▶ Work item
Copy the text of the lines below without changing anything, and leave the pictures out of your answer.

(Beginning of Data excerpts)

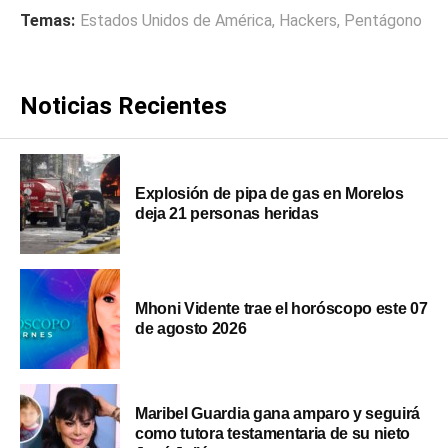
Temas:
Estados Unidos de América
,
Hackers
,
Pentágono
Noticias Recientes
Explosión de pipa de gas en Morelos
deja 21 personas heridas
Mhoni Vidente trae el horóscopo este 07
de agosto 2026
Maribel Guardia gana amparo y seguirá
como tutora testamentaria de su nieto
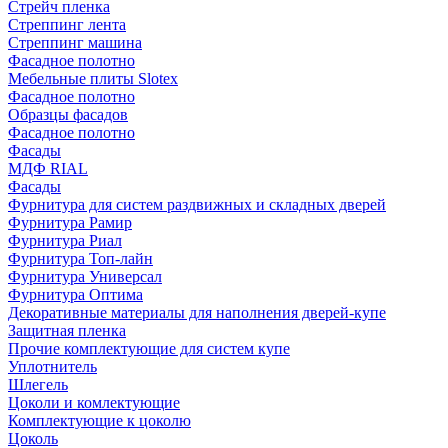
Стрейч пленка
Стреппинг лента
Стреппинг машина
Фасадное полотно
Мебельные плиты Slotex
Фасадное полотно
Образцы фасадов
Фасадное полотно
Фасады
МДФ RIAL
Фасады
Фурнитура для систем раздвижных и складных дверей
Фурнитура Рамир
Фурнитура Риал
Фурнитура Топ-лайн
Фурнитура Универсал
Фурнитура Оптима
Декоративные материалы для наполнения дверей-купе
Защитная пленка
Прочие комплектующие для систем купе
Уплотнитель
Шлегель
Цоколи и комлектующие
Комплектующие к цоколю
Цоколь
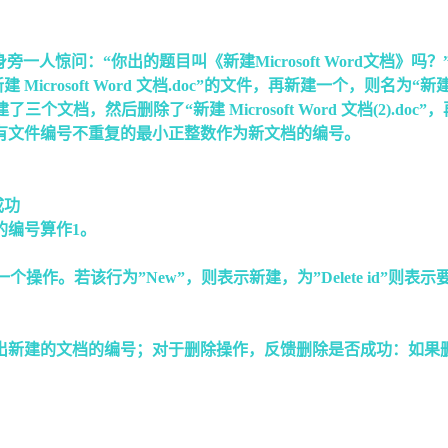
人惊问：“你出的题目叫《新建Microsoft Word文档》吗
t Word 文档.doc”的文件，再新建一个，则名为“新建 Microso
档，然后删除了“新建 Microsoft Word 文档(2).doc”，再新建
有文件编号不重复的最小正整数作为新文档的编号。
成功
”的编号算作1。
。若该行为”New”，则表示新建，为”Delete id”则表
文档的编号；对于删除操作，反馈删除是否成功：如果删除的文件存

(End of Data excerpts)

▶ Answer box
Temas:
Estados Unidos de América
,
Hackers
,
Pentágono
Noticias Recientes
Explosión de pipa de gas en Morelos
deja 21 personas heridas
Mhoni Vidente trae el horóscopo este 07
de agosto 2026
Maribel Guardia gana amparo y seguirá
como tutora testamentaria de su nieto
Стрейч пленка
Стреппинг лента
Стреппинг машина
Фасадное полотно
Мебельные плиты Slotex
Фасадное полотно
Образцы фасадов
Фасадное полотно
Фасады
МДФ RIAL
Фасады
Фурнитура для систем раздвижных и складных дверей
Фурнитура Рамир
Фурнитура Риал
Фурнитура Топ-лайн
Фурнитура Универсал
Фурнитура Оптима
Декоративные материалы для наполнения дверей-купе
Защитная пленка
Прочие комплектующие для систем купе
Уплотнитель
Шлегель
Цоколи и комлектующие
Комплектующие к цоколю
Цоколь
人惊问：“你出的题目叫《新建Microsoft Word文档》吗
t Word 文档.doc”的文件，再新建一个，则名为“新建 Microso
档，然后删除了“新建 Microsoft Word 文档(2).doc”，再新建
有文件编号不重复的最小正整数作为新文档的编号。
成功
”的编号算作1。
。若该行为”New”，则表示新建，为”Delete id”则表
文档的编号；对于删除操作，反馈删除是否成功：如果删除的文件存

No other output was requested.